1. The bibliography has been extended but those references are not used much in the text. For example the decomposition of the main indicator RMSE (or MSE) into its three components (Solazzo and Galmarini, Thunis et al., Taylor et al.) could be used as starting point to identify the different indicators and justify the choice of the correlation as central one for this study. The decomposition into a systematic and unsystematic error has already been done in other works that are not referenced.
2. Even if not applicable in a diagram, information on the bias or on the standard deviation could be provided. Values of SN and D could be calculated and added to the analysis. The fact that the bias is low and does not show any variability (e.g. for T2m) is an interesting information per se. It could also be that the bias shows more variability for other species and then become the crucial parameter to analyse.
3. My point about the use of the “score” terminology has not been addressed. This term is used (55 times in the whole document) indifferently to describe the indicator (e.g. p2 l5-6, p3 l63, p3 l87) and the value taken by this indicator (p4 l55), which makes it confusing to understand. Could the Author give a definition of “score” and check that it is consistent though the document?
4. The title does not reflect what the methodology is about. I agree with the Authors that the methodology is unusual but many things can be defined as unusual. I believe that the title should provide insight on the novel aspects discussed in the document (the use of different meteorological years)

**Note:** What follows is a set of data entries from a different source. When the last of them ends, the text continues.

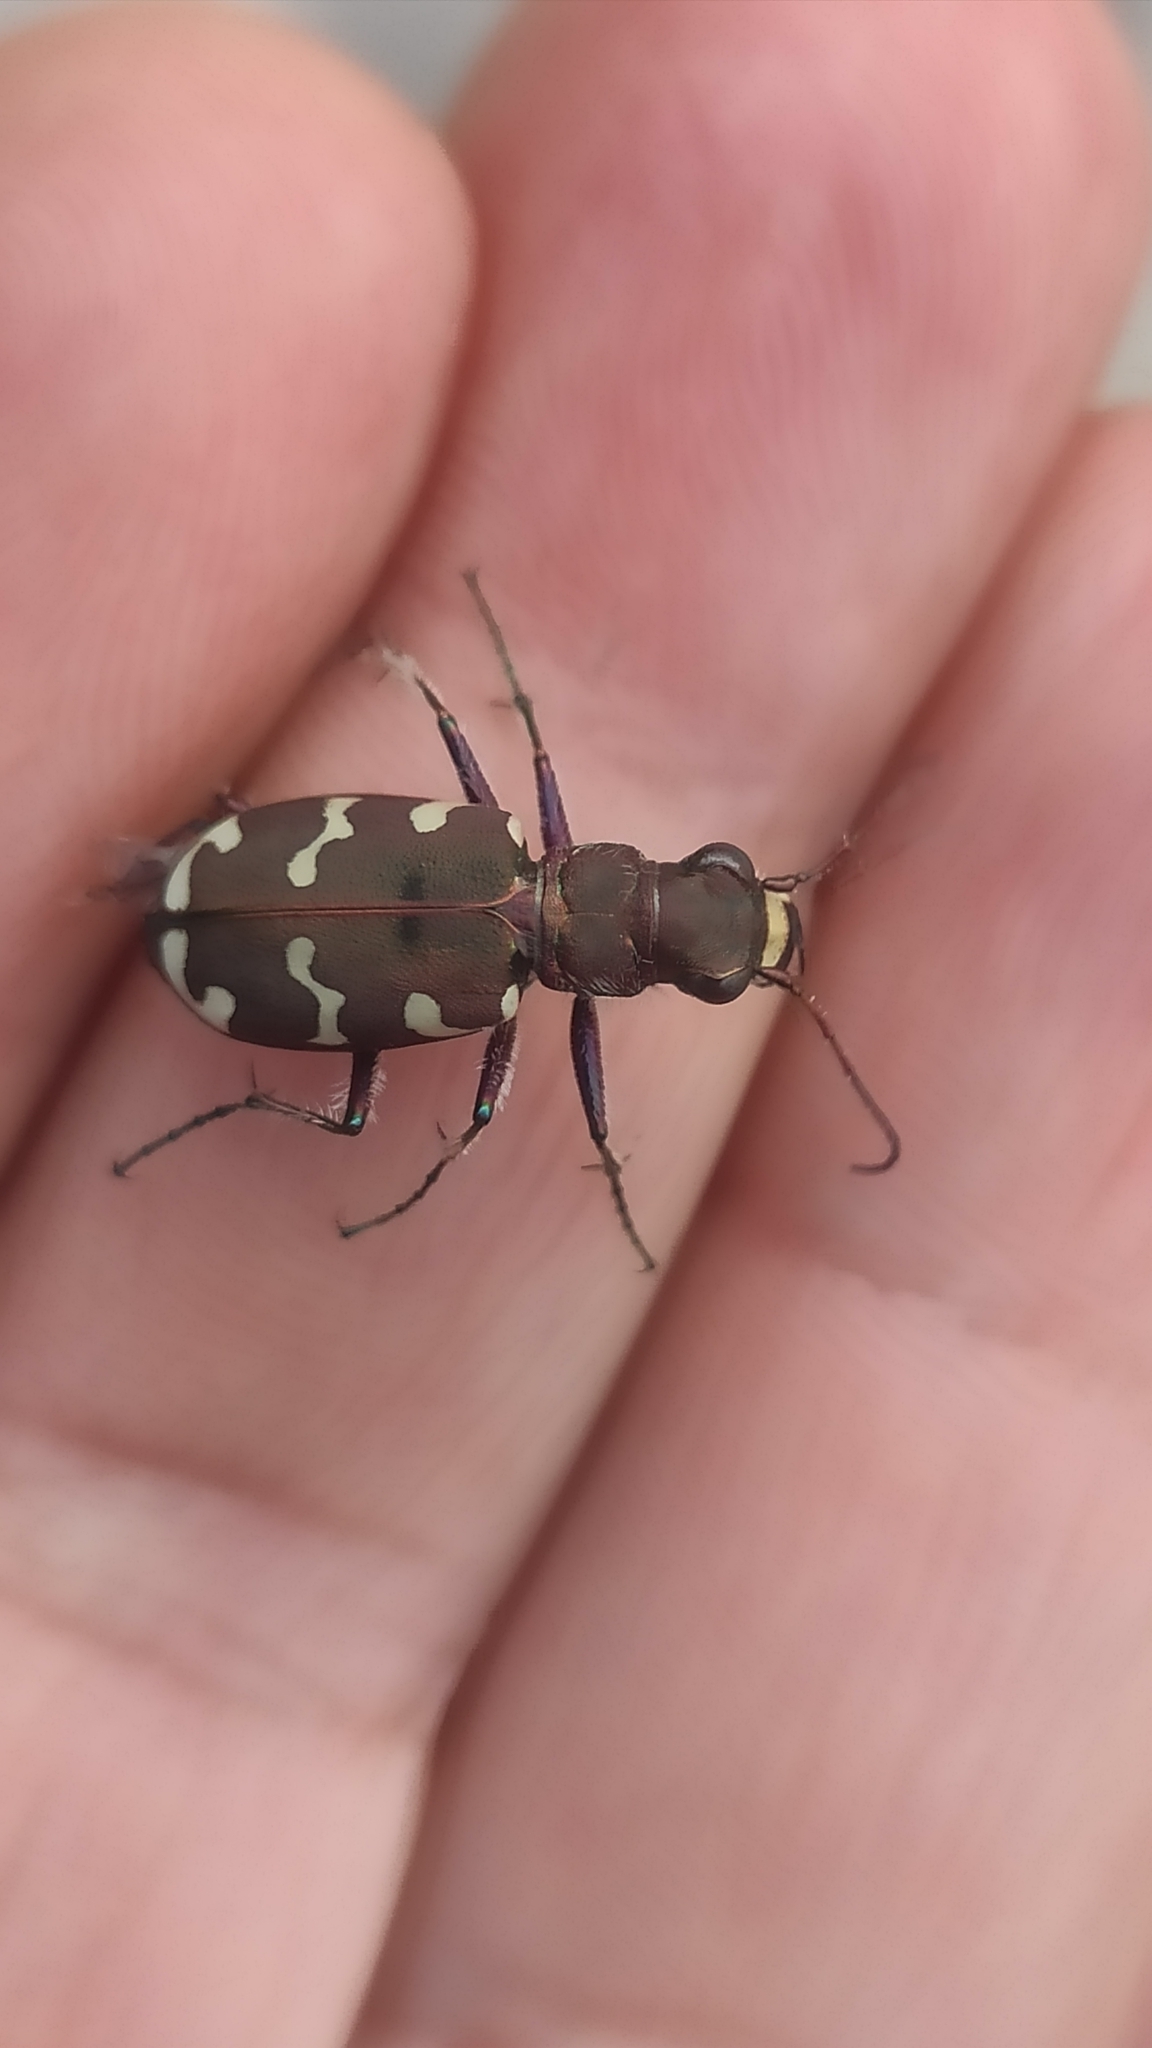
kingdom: Animalia
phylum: Arthropoda
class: Insecta
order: Coleoptera
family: Carabidae
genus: Cicindela
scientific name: Cicindela hybrida
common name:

5. Regarding the qualitative aspects of the methodology. I agree that the indicators are calculated quantitatively but the judgement made on whether the results are good or bad remains subjective. This judgement is based on expert knowledge (e.g. that a correlation of 0.5 is very good for a given species). In my view, this limits the benefit of the methodology, as users need to know a-priori what a good behaviour is. I understand that the key point is in the use of several years of data but if at the end the interpretation of the indicator depends on expert judgement, this is a limitation. Examples (p5 l25-27; p5 l47-50; p6 l11)
6. I still do not understand why observations cannot be used to fix a minimum threshold. According to me, values of SN and D calculated on the only basis of the set of observations (substituting the model value by the observation of the reference year) could be calculated to make the approach a little bit less subjective.
7. English has been improved but many misspells and unclear sentences remain (only few examples provided below).
8. P2 l32 require
9. P2 l64 A couple of lines would be needed to indicate that the Authors now start the description of the methodological approach.
10. P3 l66-69: unclear
11. P3 l72: The bias is an indicator, not a score!
12. P3 l73: I disagree with the Authors, the RMSE is not driven by bias. Depending on the variable and the period of time considered, the RMSE can be dominated by correlation, bias or by standard deviation.
13. P3 l78: unclear formulation, please re-phrase.
14. Figure 1: I guess MYV should be Imv
15. p5 l 23: have --> has
16. p5: why a subscript “s” in Ds
17. Figure 2; MYV should become Imv I guess
18. P5 l70: unclear, please re-phrase
19. P6 l14: year --> years
20. P6 l16-18: please re-phrase
21. P6 l27-28: disagree: see point 12